▸ **Work task**: Please set down all of the data below verbatim.
Start of Listed entries
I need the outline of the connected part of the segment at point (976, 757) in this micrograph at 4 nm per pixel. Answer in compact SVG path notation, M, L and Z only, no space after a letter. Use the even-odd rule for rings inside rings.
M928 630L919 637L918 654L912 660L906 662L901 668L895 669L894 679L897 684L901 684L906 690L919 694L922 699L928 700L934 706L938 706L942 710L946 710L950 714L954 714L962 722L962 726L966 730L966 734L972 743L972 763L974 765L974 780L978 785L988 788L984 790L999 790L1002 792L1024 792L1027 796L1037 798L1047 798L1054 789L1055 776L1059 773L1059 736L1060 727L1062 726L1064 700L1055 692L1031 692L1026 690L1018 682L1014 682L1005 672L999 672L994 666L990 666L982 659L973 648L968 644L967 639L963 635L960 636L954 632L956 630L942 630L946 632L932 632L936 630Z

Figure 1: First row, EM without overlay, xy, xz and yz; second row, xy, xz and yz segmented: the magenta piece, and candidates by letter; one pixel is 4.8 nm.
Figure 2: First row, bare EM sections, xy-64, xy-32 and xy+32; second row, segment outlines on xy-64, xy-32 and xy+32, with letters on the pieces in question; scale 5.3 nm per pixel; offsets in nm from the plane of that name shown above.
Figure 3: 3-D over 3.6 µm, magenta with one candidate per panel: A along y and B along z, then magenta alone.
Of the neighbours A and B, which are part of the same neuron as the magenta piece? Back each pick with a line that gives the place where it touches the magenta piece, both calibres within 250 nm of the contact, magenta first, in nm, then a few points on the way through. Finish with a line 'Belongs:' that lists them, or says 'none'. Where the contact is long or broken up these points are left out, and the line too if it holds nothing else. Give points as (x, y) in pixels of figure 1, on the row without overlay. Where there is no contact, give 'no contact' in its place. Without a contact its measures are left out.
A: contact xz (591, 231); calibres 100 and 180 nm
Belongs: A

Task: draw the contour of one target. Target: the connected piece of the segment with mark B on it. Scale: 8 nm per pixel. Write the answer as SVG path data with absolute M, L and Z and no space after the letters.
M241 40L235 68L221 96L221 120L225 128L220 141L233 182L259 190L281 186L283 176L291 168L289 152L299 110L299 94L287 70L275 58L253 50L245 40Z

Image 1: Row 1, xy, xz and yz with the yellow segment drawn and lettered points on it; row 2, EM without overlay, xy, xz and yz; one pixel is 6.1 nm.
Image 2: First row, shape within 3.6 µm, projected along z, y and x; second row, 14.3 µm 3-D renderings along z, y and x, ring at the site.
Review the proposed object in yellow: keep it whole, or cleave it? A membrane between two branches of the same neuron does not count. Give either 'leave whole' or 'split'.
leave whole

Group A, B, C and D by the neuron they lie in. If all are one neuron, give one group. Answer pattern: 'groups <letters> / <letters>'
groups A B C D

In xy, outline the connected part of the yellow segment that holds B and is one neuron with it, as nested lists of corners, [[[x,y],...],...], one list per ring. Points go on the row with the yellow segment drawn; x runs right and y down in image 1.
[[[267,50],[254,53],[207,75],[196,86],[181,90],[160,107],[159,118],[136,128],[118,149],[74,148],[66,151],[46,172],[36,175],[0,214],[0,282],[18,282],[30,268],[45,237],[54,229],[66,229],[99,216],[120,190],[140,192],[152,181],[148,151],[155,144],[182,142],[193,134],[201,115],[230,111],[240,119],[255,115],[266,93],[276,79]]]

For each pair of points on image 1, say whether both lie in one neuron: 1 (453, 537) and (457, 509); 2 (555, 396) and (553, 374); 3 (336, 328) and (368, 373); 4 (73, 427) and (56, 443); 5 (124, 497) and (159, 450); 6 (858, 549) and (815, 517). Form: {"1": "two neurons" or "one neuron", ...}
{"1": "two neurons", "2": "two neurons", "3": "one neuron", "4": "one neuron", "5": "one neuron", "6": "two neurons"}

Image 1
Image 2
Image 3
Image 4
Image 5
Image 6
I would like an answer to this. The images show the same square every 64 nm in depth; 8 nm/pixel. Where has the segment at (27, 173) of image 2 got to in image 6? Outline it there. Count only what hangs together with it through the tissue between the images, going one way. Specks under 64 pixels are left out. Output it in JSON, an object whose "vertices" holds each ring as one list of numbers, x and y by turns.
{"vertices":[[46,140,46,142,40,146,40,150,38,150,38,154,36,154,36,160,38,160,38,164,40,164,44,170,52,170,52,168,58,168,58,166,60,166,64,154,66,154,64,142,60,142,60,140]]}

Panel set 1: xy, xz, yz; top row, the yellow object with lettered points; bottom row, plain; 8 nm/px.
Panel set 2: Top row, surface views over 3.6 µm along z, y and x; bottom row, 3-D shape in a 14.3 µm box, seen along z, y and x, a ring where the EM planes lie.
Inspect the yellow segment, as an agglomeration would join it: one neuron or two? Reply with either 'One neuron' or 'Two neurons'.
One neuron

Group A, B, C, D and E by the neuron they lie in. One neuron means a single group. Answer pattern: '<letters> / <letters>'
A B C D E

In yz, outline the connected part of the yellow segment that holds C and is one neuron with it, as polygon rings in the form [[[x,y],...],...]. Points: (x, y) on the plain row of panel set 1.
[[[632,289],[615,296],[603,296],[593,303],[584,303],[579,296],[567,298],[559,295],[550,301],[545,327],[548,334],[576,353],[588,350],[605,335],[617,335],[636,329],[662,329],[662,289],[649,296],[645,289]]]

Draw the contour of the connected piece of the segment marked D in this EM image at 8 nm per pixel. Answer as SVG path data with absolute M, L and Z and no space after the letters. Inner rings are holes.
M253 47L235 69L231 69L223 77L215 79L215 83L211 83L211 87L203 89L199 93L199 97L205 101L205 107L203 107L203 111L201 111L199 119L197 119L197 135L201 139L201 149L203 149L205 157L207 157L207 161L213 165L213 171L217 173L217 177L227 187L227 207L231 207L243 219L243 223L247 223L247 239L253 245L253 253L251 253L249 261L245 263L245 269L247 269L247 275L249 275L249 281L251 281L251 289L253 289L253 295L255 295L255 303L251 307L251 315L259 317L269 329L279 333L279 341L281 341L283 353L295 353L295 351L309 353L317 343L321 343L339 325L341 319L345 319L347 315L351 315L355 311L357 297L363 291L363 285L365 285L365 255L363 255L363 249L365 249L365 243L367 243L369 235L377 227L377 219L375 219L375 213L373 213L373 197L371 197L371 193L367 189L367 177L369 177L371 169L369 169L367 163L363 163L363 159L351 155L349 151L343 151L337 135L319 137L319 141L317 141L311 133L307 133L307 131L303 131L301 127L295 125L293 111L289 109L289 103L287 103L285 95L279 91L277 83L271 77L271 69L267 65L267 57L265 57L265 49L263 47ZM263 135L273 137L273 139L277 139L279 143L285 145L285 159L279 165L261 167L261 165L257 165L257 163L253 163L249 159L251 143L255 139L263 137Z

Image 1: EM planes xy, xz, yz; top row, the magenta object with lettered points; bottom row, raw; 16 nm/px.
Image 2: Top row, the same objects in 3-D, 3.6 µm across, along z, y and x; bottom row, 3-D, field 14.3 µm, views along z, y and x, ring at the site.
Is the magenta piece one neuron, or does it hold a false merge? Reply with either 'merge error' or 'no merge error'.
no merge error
End of Listed entries
▸ **Task answer**:
I need the outline of the connected part of the segment at point (976, 757) in this micrograph at 4 nm per pixel. Answer in compact SVG path notation, M, L and Z only, no space after a letter. Use the even-odd rule for rings inside rings.
M928 630L919 637L918 654L912 660L906 662L901 668L895 669L894 679L897 684L901 684L906 690L919 694L922 699L928 700L934 706L938 706L942 710L946 710L950 714L954 714L962 722L962 726L966 730L966 734L972 743L972 763L974 765L974 780L978 785L988 788L984 790L999 790L1002 792L1024 792L1027 796L1037 798L1047 798L1054 789L1055 776L1059 773L1059 736L1060 727L1062 726L1064 700L1055 692L1031 692L1026 690L1018 682L1014 682L1005 672L999 672L994 666L990 666L982 659L973 648L968 644L967 639L963 635L960 636L954 632L956 630L942 630L946 632L932 632L936 630Z

Figure 1: First row, EM without overlay, xy, xz and yz; second row, xy, xz and yz segmented: the magenta piece, and candidates by letter; one pixel is 4.8 nm.
Figure 2: First row, bare EM sections, xy-64, xy-32 and xy+32; second row, segment outlines on xy-64, xy-32 and xy+32, with letters on the pieces in question; scale 5.3 nm per pixel; offsets in nm from the plane of that name shown above.
Figure 3: 3-D over 3.6 µm, magenta with one candidate per panel: A along y and B along z, then magenta alone.
Of the neighbours A and B, which are part of the same neuron as the magenta piece? Back each pick with a line that gives the place where it touches the magenta piece, both calibres within 250 nm of the contact, magenta first, in nm, then a few points on the way through. Finish with a line 'Belongs:' that lists them, or says 'none'. Where the contact is long or broken up these points are left out, and the line too if it holds nothing else. Give points as (x, y) in pixels of figure 1, on the row without overlay. Where there is no contact, give 'no contact' in its place. Without a contact its measures are left out.
A: contact xz (591, 231); calibres 100 and 180 nm
Belongs: A

Task: draw the contour of one target. Target: the connected piece of the segment with mark B on it. Scale: 8 nm per pixel. Write the answer as SVG path data with absolute M, L and Z and no space after the letters.
M241 40L235 68L221 96L221 120L225 128L220 141L233 182L259 190L281 186L283 176L291 168L289 152L299 110L299 94L287 70L275 58L253 50L245 40Z

Image 1: Row 1, xy, xz and yz with the yellow segment drawn and lettered points on it; row 2, EM without overlay, xy, xz and yz; one pixel is 6.1 nm.
Image 2: First row, shape within 3.6 µm, projected along z, y and x; second row, 14.3 µm 3-D renderings along z, y and x, ring at the site.
Review the proposed object in yellow: keep it whole, or cleave it? A membrane between two branches of the same neuron does not count. Give either 'leave whole' or 'split'.
leave whole

Group A, B, C and D by the neuron they lie in. If all are one neuron, give one group. Answer pattern: 'groups <letters> / <letters>'
groups A B C D

In xy, outline the connected part of the yellow segment that holds B and is one neuron with it, as nested lists of corners, [[[x,y],...],...], one list per ring. Points go on the row with the yellow segment drawn; x runs right and y down in image 1.
[[[267,50],[254,53],[207,75],[196,86],[181,90],[160,107],[159,118],[136,128],[118,149],[74,148],[66,151],[46,172],[36,175],[0,214],[0,282],[18,282],[30,268],[45,237],[54,229],[66,229],[99,216],[120,190],[140,192],[152,181],[148,151],[155,144],[182,142],[193,134],[201,115],[230,111],[240,119],[255,115],[266,93],[276,79]]]

For each pair of points on image 1, say whether both lie in one neuron: 1 (453, 537) and (457, 509); 2 (555, 396) and (553, 374); 3 (336, 328) and (368, 373); 4 (73, 427) and (56, 443); 5 (124, 497) and (159, 450); 6 (858, 549) and (815, 517). Form: {"1": "two neurons" or "one neuron", ...}
{"1": "two neurons", "2": "two neurons", "3": "one neuron", "4": "one neuron", "5": "one neuron", "6": "two neurons"}

Image 1
Image 2
Image 3
Image 4
Image 5
Image 6
I would like an answer to this. The images show the same square every 64 nm in depth; 8 nm/pixel. Where has the segment at (27, 173) of image 2 got to in image 6? Outline it there. Count only what hangs together with it through the tissue between the images, going one way. Specks under 64 pixels are left out. Output it in JSON, an object whose "vertices" holds each ring as one list of numbers, x and y by turns.
{"vertices":[[46,140,46,142,40,146,40,150,38,150,38,154,36,154,36,160,38,160,38,164,40,164,44,170,52,170,52,168,58,168,58,166,60,166,64,154,66,154,64,142,60,142,60,140]]}

Panel set 1: xy, xz, yz; top row, the yellow object with lettered points; bottom row, plain; 8 nm/px.
Panel set 2: Top row, surface views over 3.6 µm along z, y and x; bottom row, 3-D shape in a 14.3 µm box, seen along z, y and x, a ring where the EM planes lie.
Inspect the yellow segment, as an agglomeration would join it: one neuron or two? Reply with either 'One neuron' or 'Two neurons'.
One neuron

Group A, B, C, D and E by the neuron they lie in. One neuron means a single group. Answer pattern: '<letters> / <letters>'
A B C D E

In yz, outline the connected part of the yellow segment that holds C and is one neuron with it, as polygon rings in the form [[[x,y],...],...]. Points: (x, y) on the plain row of panel set 1.
[[[632,289],[615,296],[603,296],[593,303],[584,303],[579,296],[567,298],[559,295],[550,301],[545,327],[548,334],[576,353],[588,350],[605,335],[617,335],[636,329],[662,329],[662,289],[649,296],[645,289]]]

Draw the contour of the connected piece of the segment marked D in this EM image at 8 nm per pixel. Answer as SVG path data with absolute M, L and Z and no space after the letters. Inner rings are holes.
M253 47L235 69L231 69L223 77L215 79L215 83L211 83L211 87L203 89L199 93L199 97L205 101L205 107L203 107L203 111L201 111L199 119L197 119L197 135L201 139L201 149L203 149L205 157L207 157L207 161L213 165L213 171L217 173L217 177L227 187L227 207L231 207L243 219L243 223L247 223L247 239L253 245L253 253L251 253L249 261L245 263L245 269L247 269L247 275L249 275L249 281L251 281L251 289L253 289L253 295L255 295L255 303L251 307L251 315L259 317L269 329L279 333L279 341L281 341L283 353L295 353L295 351L309 353L317 343L321 343L339 325L341 319L345 319L347 315L351 315L355 311L357 297L363 291L363 285L365 285L365 255L363 255L363 249L365 249L365 243L367 243L369 235L377 227L377 219L375 219L375 213L373 213L373 197L371 197L371 193L367 189L367 177L369 177L371 169L369 169L367 163L363 163L363 159L351 155L349 151L343 151L337 135L319 137L319 141L317 141L311 133L307 133L307 131L303 131L301 127L295 125L293 111L289 109L289 103L287 103L285 95L279 91L277 83L271 77L271 69L267 65L267 57L265 57L265 49L263 47ZM263 135L273 137L273 139L277 139L279 143L285 145L285 159L279 165L261 167L261 165L257 165L257 163L253 163L249 159L251 143L255 139L263 137Z

Image 1: EM planes xy, xz, yz; top row, the magenta object with lettered points; bottom row, raw; 16 nm/px.
Image 2: Top row, the same objects in 3-D, 3.6 µm across, along z, y and x; bottom row, 3-D, field 14.3 µm, views along z, y and x, ring at the site.
Is the magenta piece one neuron, or does it hold a false merge? Reply with either 'merge error' or 'no merge error'.
no merge error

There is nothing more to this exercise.